Project Title:

Directed differentiation of embryonic stem cells to insulin producing cells as a cure for Type 1 diabetes.

Discipline:

Cell and Molecular Biology

Chief Investigator:

Associate Professor Mark Nottle

Funding Amount:

$74,882

Recipient:

The University of Adelaide

Overview:

The directed differentiation of human embryonic stem cells to insulin producing cells is seen as a cure for Type I diabetes. However human ESCs are not the same as those originally isolated in mice which has led to the suggestion that these may not be the best cell type for this therapy. We have developed a method which allows us to isolate ESCs similar to that originally isolated in mice. In characterising these cells we have shown that these can be directed to differentiate to insulin producing cells. The aim of the present study is to complete the characterization of these cells.

Research Outcomes:

Researchers:

Mark Nottle, Toby Coates, Darling Rojas-Canales, Ivan Vassiliev

Research Completed:

2018

Research Findings:

The directed differentiation of human embryonic stem cells to insulin producing cells is seen as a cure for Type 1 diabetes. However, human ESCs are not the same as those originally isolated in mice, which has led to the suggestion that these may not be the best cell type for this therapy. We have developed a method which allows us to isolate ESCs similar to that originally isolate in mice. In characterising these cells we have shown that these can be directed to differentiate to insulin producing cells. The aim of the present study was to further characterise these cells in vitro and demonstrate that they can restore glucose homeostasis in a diabetic mouse model. The major finding from this study was that although around half our cells are insulin producing cells we also found cells which were similar to the other two major cell types found in the islet suggesting that our differentiation protocol produces cell clusters which are similar to islets which may provide a more effective treatment for Type 1 diabetes than just transplanting insulin producing cells.

Key Outcomes:

The directed differentiation of human embryonic stem cells to insulin producing cells is seen as a cure for Type 1 diabetes. However, human ESCs are not the same as those originally isolated in mice, which has led to the suggestion that these may not be the best cell type for this therapy. We have developed a method which allows us to isolate ESCs similar to that originally isolate in mice. In characterising these cells we have shown that these can be directed to differentiate to insulin producing cells. The aim of the present study is to complete the characterisation of these cells.

Background

Type 1 diabetes affects 1 in 250–350 people by the age of 20 years. Replacement therapy with insulin sustains many millions of people but fails to restore normal glucose homeostasis. It therefore reduces but does not abolish the risk of late microvascular and macrovascular complications of diabetes. The aim of the present study  is to complete the characterisation of insulin producing cells derived from a new embryonic cell type isolated by us as a potential cell therapy for Type 1 diabetes (T1D). In particular we propose to;

  1. Complete the in vitro characterisation these cells in terms of insulin and pancreatic hormone production.
  2. Demonstrate these cells can be used to restore glucose homeostasis in a diabetic mouse model.

Progress

  1. Complete the in vitro characterisation these cells in terms of insulin and pancreatic hormone production.

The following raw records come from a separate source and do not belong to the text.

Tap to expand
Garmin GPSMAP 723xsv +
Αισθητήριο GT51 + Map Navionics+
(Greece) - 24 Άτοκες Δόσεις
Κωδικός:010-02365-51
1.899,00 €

Further characterisation of these cells were undertaken. The results from this study showed that while our cells were predominantly insulin producing cells we also found cells which were similar to alpha and delta cells suggesting that our differentiation protocol produces cell clusters containing all three major cell types found in the islet. Which may provide a more effective treatment for Type 1 diabetes than just transplanting insulin producing cells.

  1. Demonstrate these cells can be used to restore glucose homeostasis in a diabetic mouse mode

This work was delayed because of

  1. Major technical problems in producing mouse feeder layers which we culture our ESCs on.
  2. Shifting our laboratory from to the new AHMS building in June/July which require our lab to be shut down for 2 months.
  3. Dr Vassiliev suffering from health issues in the second half of the year.

Current status and future work

All three hurdles have now been overcome and we expect to complete Aim 2 in the first half of the year having attracted further funding to complete this work. Furthermore as a result of this work we are currently negotiating with two companies to isolate our stem cell type in humans.

Research Papers:

Related Publications:

Future Outcomes:

As a result of this work, the Grant recipient is currently negotiating with two companies to isolate its stem cell type in humans.